Christopher Wilson, Research Division Director, BSCS Science Learning
As DRK-12 researchers conducting empirical studies of interventions in science education, the findings from our studies are important to multiple audiences. While the dissemination plan might be one of the last sections we write in our proposals, and one of the last pieces we consider during the timeline of a project, it is probably the most important activity we engage in. I’ll always remember the advice my wife’s PhD advisor gave her during her studies on adolescence and animal behavior: “If you’re not publishing, you’re not doing science, you’re just watching hamsters mating in a basement.” The former presumably more justifiable than the latter.
At BSCS Science Learning we’re finding that the results from our research studies are important to an increasingly broad range of audiences. In the past we might have begun projects with the expectation that in the final year we’d be starting the often-endless process of publishing papers in research journals, and presenting findings at national research conferences. Remember those? In more recent years, as the evidence base for the efficacy of instructional materials or professional development programs has become more established, we’ve become more involved in scaling up these effective interventions. Successful scale-up requires that all elements of a program are communicated effectively to decision makers at multiple levels, such as teachers, principals, district science leads, and state science supervisors. That includes the structure of the program, the learning theory behind the program, and importantly, research on its impact. Demonstrated evidence of effectiveness, particularly on student achievement, is an increasingly important consideration for decision-makers tasked with choosing between adopting different interventions, and in investing sparse district resources.

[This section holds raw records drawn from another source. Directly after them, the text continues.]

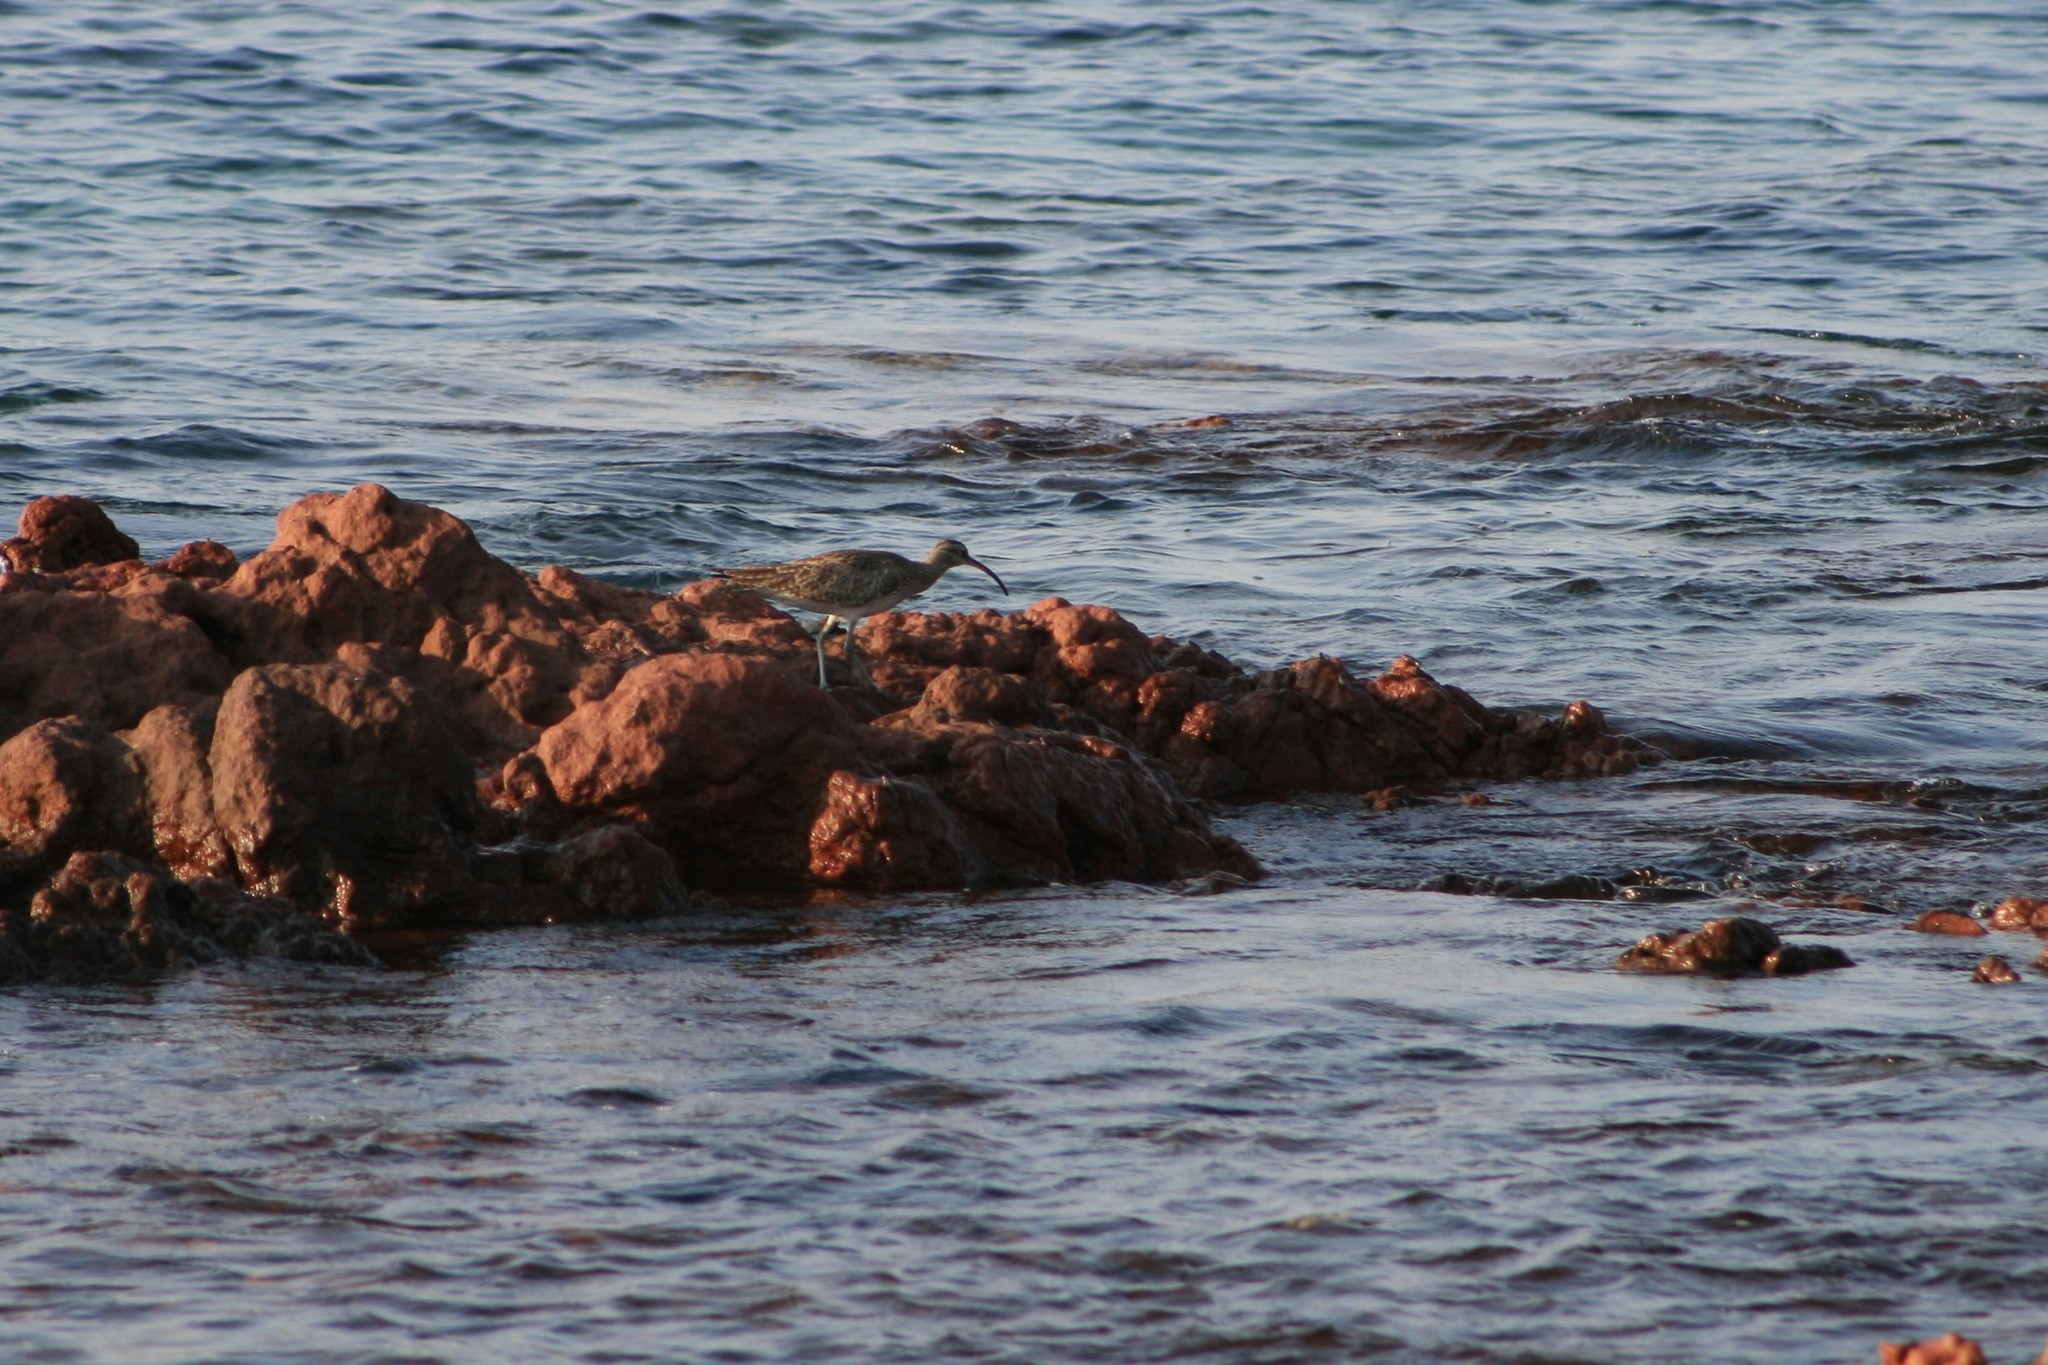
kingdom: Animalia
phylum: Chordata
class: Aves
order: Charadriiformes
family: Scolopacidae
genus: Numenius
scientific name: Numenius phaeopus
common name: Whimbrel
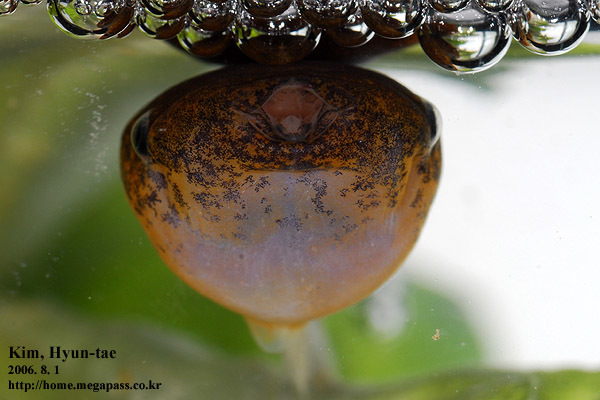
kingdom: Animalia
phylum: Chordata
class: Amphibia
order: Anura
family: Microhylidae
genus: Kaloula
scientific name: Kaloula borealis
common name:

Needless to say, research findings need to be presented differently for different audiences. Most science education researchers shudder a little when presented with hierarchical linear models, never mind those who work closer to the classroom. Presenting a series of Greek letters with multiple subscripts rarely indicates that one is concerned with the findings being accessible to a wide range of audiences. Graphing data to show differences in means between groups can make findings infinitely more digestible. The same goes for measures of statistical significance or effect sizes, which can be quite abstract. Instead of p-values and Hedges’-g, we often strive to demonstrate impacts in more meaningful units, such as:
- the number of students now above a defined and relevant proficiency level,
- the types of cognitive measures or assessment items that students are now able to perform well on,
- impacts on achievement gaps between different groups of students, or impacts on specific groups,
- comparing growth to the expected one-year gain achieved by students in the absence of the intervention, or
- teacher testimonials and quotes that illustrate the richness of the impact on teaching and learning.
It is important to note that any effort to make data more accessible needs to be consistent with the research design and the types of claims supported. We must be careful to avoid unscientific terms like proven, to describe important limitations, and the extent to which findings are generalizable to different populations or contexts.
Dissemination to Project Participants
In addition to communicating findings to support the scaling-up of an intervention, participants in our research studies frequently request data and reports to see how they or their students benefited from participation. This might be a district, a school, or an individual teacher. These requests often come towards the end of a project, and while entirely reasonable, can be problematic for researchers when they’re inconsistent with analysis timelines, and result in a significant unexpected reporting burden when project resources are often running low.
Having at times struggled with these requests, we’ve found the best solution is to anticipate them and plan for them early in a project. That means clearly communicating with project participants and stakeholders during recruitment about what data will be shared, when it will be shared, and at what grain size (student, class, teacher, school, etc.). Careful coordination with human-subjects permissions and the IRB is important here, as consistency is needed with all consent documents, especially to protect the anonymity of individuals in the study.
All of this speaks to elevating the dissemination plan to a critical project component that requires attention from the beginning to the end of any study. If not, we run the risk of neglecting a key practice of science, and not attending to the interests of our research participants, be they teachers, students, or hamsters.
Any opinions, findings, and conclusions or recommendations expressed are those of the author(s) and do not necessarily reflect the views of the National Science Foundation.